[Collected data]
........

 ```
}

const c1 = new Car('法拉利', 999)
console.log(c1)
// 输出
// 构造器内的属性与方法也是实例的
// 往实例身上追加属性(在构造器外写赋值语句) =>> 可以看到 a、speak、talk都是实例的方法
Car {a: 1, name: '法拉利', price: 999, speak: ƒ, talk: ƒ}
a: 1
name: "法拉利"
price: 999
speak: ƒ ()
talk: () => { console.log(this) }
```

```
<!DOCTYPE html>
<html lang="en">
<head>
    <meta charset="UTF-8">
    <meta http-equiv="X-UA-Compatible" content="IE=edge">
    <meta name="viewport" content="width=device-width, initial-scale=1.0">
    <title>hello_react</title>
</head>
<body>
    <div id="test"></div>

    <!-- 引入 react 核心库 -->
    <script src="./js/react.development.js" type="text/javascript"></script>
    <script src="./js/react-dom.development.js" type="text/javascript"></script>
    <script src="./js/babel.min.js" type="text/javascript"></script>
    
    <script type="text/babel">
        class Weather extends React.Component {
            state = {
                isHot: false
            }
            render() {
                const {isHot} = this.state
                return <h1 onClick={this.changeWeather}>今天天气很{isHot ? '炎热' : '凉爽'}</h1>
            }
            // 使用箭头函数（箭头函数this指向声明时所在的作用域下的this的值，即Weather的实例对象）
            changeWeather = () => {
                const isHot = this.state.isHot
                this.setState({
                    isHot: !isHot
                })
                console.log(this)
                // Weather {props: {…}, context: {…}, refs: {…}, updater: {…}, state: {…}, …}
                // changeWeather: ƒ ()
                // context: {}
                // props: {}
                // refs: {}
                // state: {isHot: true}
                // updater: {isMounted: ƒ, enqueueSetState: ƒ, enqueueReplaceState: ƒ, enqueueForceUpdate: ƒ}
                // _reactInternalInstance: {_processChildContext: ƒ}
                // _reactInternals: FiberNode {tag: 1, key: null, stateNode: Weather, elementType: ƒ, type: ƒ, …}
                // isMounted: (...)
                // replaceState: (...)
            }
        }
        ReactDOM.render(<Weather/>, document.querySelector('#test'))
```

........

Exercise requirements: To complete this exercise, set down every line above exactly once more.

Response below:
 ```
}

const c1 = new Car('法拉利', 999)
console.log(c1)
// 输出
// 构造器内的属性与方法也是实例的
// 往实例身上追加属性(在构造器外写赋值语句) =>> 可以看到 a、speak、talk都是实例的方法
Car {a: 1, name: '法拉利', price: 999, speak: ƒ, talk: ƒ}
a: 1
name: "法拉利"
price: 999
speak: ƒ ()
talk: () => { console.log(this) }
```

```
<!DOCTYPE html>
<html lang="en">
<head>
    <meta charset="UTF-8">
    <meta http-equiv="X-UA-Compatible" content="IE=edge">
    <meta name="viewport" content="width=device-width, initial-scale=1.0">
    <title>hello_react</title>
</head>
<body>
    <div id="test"></div>

    <!-- 引入 react 核心库 -->
    <script src="./js/react.development.js" type="text/javascript"></script>
    <script src="./js/react-dom.development.js" type="text/javascript"></script>
    <script src="./js/babel.min.js" type="text/javascript"></script>
    
    <script type="text/babel">
        class Weather extends React.Component {
            state = {
                isHot: false
            }
            render() {
                const {isHot} = this.state
                return <h1 onClick={this.changeWeather}>今天天气很{isHot ? '炎热' : '凉爽'}</h1>
            }
            // 使用箭头函数（箭头函数this指向声明时所在的作用域下的this的值，即Weather的实例对象）
            changeWeather = () => {
                const isHot = this.state.isHot
                this.setState({
                    isHot: !isHot
                })
                console.log(this)
                // Weather {props: {…}, context: {…}, refs: {…}, updater: {…}, state: {…}, …}
                // changeWeather: ƒ ()
                // context: {}
                // props: {}
                // refs: {}
                // state: {isHot: true}
                // updater: {isMounted: ƒ, enqueueSetState: ƒ, enqueueReplaceState: ƒ, enqueueForceUpdate: ƒ}
                // _reactInternalInstance: {_processChildContext: ƒ}
                // _reactInternals: FiberNode {tag: 1, key: null, stateNode: Weather, elementType: ƒ, type: ƒ, …}
                // isMounted: (...)
                // replaceState: (...)
            }
        }
        ReactDOM.render(<Weather/>, document.querySelector('#test'))
```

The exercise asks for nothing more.